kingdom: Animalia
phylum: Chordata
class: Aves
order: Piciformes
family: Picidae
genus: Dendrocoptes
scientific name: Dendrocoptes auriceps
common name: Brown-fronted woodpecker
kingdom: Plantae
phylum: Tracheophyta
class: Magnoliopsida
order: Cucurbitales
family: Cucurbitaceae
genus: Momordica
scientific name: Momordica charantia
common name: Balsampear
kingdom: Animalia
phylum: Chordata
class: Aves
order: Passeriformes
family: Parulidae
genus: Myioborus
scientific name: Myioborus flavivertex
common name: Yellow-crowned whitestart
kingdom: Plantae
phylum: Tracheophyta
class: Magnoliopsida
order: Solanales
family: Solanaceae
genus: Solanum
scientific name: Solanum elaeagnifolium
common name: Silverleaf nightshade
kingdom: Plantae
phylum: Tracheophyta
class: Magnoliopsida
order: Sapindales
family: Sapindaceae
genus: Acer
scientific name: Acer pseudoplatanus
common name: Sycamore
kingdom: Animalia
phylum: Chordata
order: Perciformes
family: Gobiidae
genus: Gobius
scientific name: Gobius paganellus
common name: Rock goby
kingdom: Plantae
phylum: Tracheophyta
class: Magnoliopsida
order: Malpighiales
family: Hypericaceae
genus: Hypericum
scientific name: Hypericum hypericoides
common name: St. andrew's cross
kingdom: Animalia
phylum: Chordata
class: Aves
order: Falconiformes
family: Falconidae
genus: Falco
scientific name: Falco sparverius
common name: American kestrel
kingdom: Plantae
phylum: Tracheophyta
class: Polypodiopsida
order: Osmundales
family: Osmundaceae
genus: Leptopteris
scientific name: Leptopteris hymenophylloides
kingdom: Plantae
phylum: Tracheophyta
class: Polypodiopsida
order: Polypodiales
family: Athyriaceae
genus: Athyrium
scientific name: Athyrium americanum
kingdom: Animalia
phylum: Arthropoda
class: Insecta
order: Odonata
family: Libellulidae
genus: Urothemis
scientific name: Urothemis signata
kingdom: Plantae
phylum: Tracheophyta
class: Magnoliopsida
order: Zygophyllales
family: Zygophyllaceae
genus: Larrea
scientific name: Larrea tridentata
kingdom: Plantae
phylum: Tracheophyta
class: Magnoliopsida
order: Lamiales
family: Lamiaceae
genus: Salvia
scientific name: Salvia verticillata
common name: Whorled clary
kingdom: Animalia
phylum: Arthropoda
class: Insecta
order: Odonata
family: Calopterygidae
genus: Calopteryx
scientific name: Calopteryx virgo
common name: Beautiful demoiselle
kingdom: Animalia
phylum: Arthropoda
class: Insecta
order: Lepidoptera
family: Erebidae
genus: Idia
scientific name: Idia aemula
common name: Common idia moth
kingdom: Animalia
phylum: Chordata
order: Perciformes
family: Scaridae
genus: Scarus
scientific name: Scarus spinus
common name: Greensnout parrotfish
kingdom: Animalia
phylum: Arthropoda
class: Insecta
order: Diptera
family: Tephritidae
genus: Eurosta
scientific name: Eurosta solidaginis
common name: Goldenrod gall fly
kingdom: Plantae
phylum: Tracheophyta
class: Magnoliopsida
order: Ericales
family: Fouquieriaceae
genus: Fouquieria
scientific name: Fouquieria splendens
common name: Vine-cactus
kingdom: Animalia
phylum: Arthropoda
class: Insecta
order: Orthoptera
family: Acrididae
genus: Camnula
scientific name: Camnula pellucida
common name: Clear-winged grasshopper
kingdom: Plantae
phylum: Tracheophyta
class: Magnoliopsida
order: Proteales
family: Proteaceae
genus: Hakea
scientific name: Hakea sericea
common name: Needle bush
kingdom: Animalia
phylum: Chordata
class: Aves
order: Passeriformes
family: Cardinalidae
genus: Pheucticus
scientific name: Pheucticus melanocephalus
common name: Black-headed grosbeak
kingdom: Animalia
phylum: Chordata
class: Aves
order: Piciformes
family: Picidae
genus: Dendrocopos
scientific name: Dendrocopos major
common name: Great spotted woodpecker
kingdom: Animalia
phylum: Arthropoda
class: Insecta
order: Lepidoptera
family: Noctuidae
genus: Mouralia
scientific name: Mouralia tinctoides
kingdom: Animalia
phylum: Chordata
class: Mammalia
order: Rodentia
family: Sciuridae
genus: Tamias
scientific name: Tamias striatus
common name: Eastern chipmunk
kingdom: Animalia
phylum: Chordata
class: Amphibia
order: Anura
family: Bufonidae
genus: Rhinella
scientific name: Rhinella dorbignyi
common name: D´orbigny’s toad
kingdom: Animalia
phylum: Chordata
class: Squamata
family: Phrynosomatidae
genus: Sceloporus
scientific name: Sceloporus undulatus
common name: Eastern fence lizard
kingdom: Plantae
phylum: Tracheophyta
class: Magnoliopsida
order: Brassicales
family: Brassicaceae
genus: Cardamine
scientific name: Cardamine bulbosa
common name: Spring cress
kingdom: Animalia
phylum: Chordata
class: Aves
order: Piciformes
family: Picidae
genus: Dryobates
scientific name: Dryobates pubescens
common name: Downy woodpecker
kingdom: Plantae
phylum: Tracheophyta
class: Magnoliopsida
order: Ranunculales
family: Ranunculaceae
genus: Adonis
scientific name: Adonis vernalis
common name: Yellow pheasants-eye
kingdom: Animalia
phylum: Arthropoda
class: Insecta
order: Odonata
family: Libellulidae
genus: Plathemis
● ● ● ● ●
Could you update these lines by changing every "common name" to "vernacular name" and leaving everything else as it is?

kingdom: Animalia
phylum: Chordata
class: Aves
order: Piciformes
family: Picidae
genus: Dendrocoptes
scientific name: Dendrocoptes auriceps
vernacular name: Brown-fronted woodpecker
kingdom: Plantae
phylum: Tracheophyta
class: Magnoliopsida
order: Cucurbitales
family: Cucurbitaceae
genus: Momordica
scientific name: Momordica charantia
vernacular name: Balsampear
kingdom: Animalia
phylum: Chordata
class: Aves
order: Passeriformes
family: Parulidae
genus: Myioborus
scientific name: Myioborus flavivertex
vernacular name: Yellow-crowned whitestart
kingdom: Plantae
phylum: Tracheophyta
class: Magnoliopsida
order: Solanales
family: Solanaceae
genus: Solanum
scientific name: Solanum elaeagnifolium
vernacular name: Silverleaf nightshade
kingdom: Plantae
phylum: Tracheophyta
class: Magnoliopsida
order: Sapindales
family: Sapindaceae
genus: Acer
scientific name: Acer pseudoplatanus
vernacular name: Sycamore
kingdom: Animalia
phylum: Chordata
order: Perciformes
family: Gobiidae
genus: Gobius
scientific name: Gobius paganellus
vernacular name: Rock goby
kingdom: Plantae
phylum: Tracheophyta
class: Magnoliopsida
order: Malpighiales
family: Hypericaceae
genus: Hypericum
scientific name: Hypericum hypericoides
vernacular name: St. andrew's cross
kingdom: Animalia
phylum: Chordata
class: Aves
order: Falconiformes
family: Falconidae
genus: Falco
scientific name: Falco sparverius
vernacular name: American kestrel
kingdom: Plantae
phylum: Tracheophyta
class: Polypodiopsida
order: Osmundales
family: Osmundaceae
genus: Leptopteris
scientific name: Leptopteris hymenophylloides
kingdom: Plantae
phylum: Tracheophyta
class: Polypodiopsida
order: Polypodiales
family: Athyriaceae
genus: Athyrium
scientific name: Athyrium americanum
kingdom: Animalia
phylum: Arthropoda
class: Insecta
order: Odonata
family: Libellulidae
genus: Urothemis
scientific name: Urothemis signata
kingdom: Plantae
phylum: Tracheophyta
class: Magnoliopsida
order: Zygophyllales
family: Zygophyllaceae
genus: Larrea
scientific name: Larrea tridentata
kingdom: Plantae
phylum: Tracheophyta
class: Magnoliopsida
order: Lamiales
family: Lamiaceae
genus: Salvia
scientific name: Salvia verticillata
vernacular name: Whorled clary
kingdom: Animalia
phylum: Arthropoda
class: Insecta
order: Odonata
family: Calopterygidae
genus: Calopteryx
scientific name: Calopteryx virgo
vernacular name: Beautiful demoiselle
kingdom: Animalia
phylum: Arthropoda
class: Insecta
order: Lepidoptera
family: Erebidae
genus: Idia
scientific name: Idia aemula
vernacular name: Common idia moth
kingdom: Animalia
phylum: Chordata
order: Perciformes
family: Scaridae
genus: Scarus
scientific name: Scarus spinus
vernacular name: Greensnout parrotfish
kingdom: Animalia
phylum: Arthropoda
class: Insecta
order: Diptera
family: Tephritidae
genus: Eurosta
scientific name: Eurosta solidaginis
vernacular name: Goldenrod gall fly
kingdom: Plantae
phylum: Tracheophyta
class: Magnoliopsida
order: Ericales
family: Fouquieriaceae
genus: Fouquieria
scientific name: Fouquieria splendens
vernacular name: Vine-cactus
kingdom: Animalia
phylum: Arthropoda
class: Insecta
order: Orthoptera
family: Acrididae
genus: Camnula
scientific name: Camnula pellucida
vernacular name: Clear-winged grasshopper
kingdom: Plantae
phylum: Tracheophyta
class: Magnoliopsida
order: Proteales
family: Proteaceae
genus: Hakea
scientific name: Hakea sericea
vernacular name: Needle bush
kingdom: Animalia
phylum: Chordata
class: Aves
order: Passeriformes
family: Cardinalidae
genus: Pheucticus
scientific name: Pheucticus melanocephalus
vernacular name: Black-headed grosbeak
kingdom: Animalia
phylum: Chordata
class: Aves
order: Piciformes
family: Picidae
genus: Dendrocopos
scientific name: Dendrocopos major
vernacular name: Great spotted woodpecker
kingdom: Animalia
phylum: Arthropoda
class: Insecta
order: Lepidoptera
family: Noctuidae
genus: Mouralia
scientific name: Mouralia tinctoides
kingdom: Animalia
phylum: Chordata
class: Mammalia
order: Rodentia
family: Sciuridae
genus: Tamias
scientific name: Tamias striatus
vernacular name: Eastern chipmunk
kingdom: Animalia
phylum: Chordata
class: Amphibia
order: Anura
family: Bufonidae
genus: Rhinella
scientific name: Rhinella dorbignyi
vernacular name: D´orbigny’s toad
kingdom: Animalia
phylum: Chordata
class: Squamata
family: Phrynosomatidae
genus: Sceloporus
scientific name: Sceloporus undulatus
vernacular name: Eastern fence lizard
kingdom: Plantae
phylum: Tracheophyta
class: Magnoliopsida
order: Brassicales
family: Brassicaceae
genus: Cardamine
scientific name: Cardamine bulbosa
vernacular name: Spring cress
kingdom: Animalia
phylum: Chordata
class: Aves
order: Piciformes
family: Picidae
genus: Dryobates
scientific name: Dryobates pubescens
vernacular name: Downy woodpecker
kingdom: Plantae
phylum: Tracheophyta
class: Magnoliopsida
order: Ranunculales
family: Ranunculaceae
genus: Adonis
scientific name: Adonis vernalis
vernacular name: Yellow pheasants-eye
kingdom: Animalia
phylum: Arthropoda
class: Insecta
order: Odonata
family: Libellulidae
genus: Plathemis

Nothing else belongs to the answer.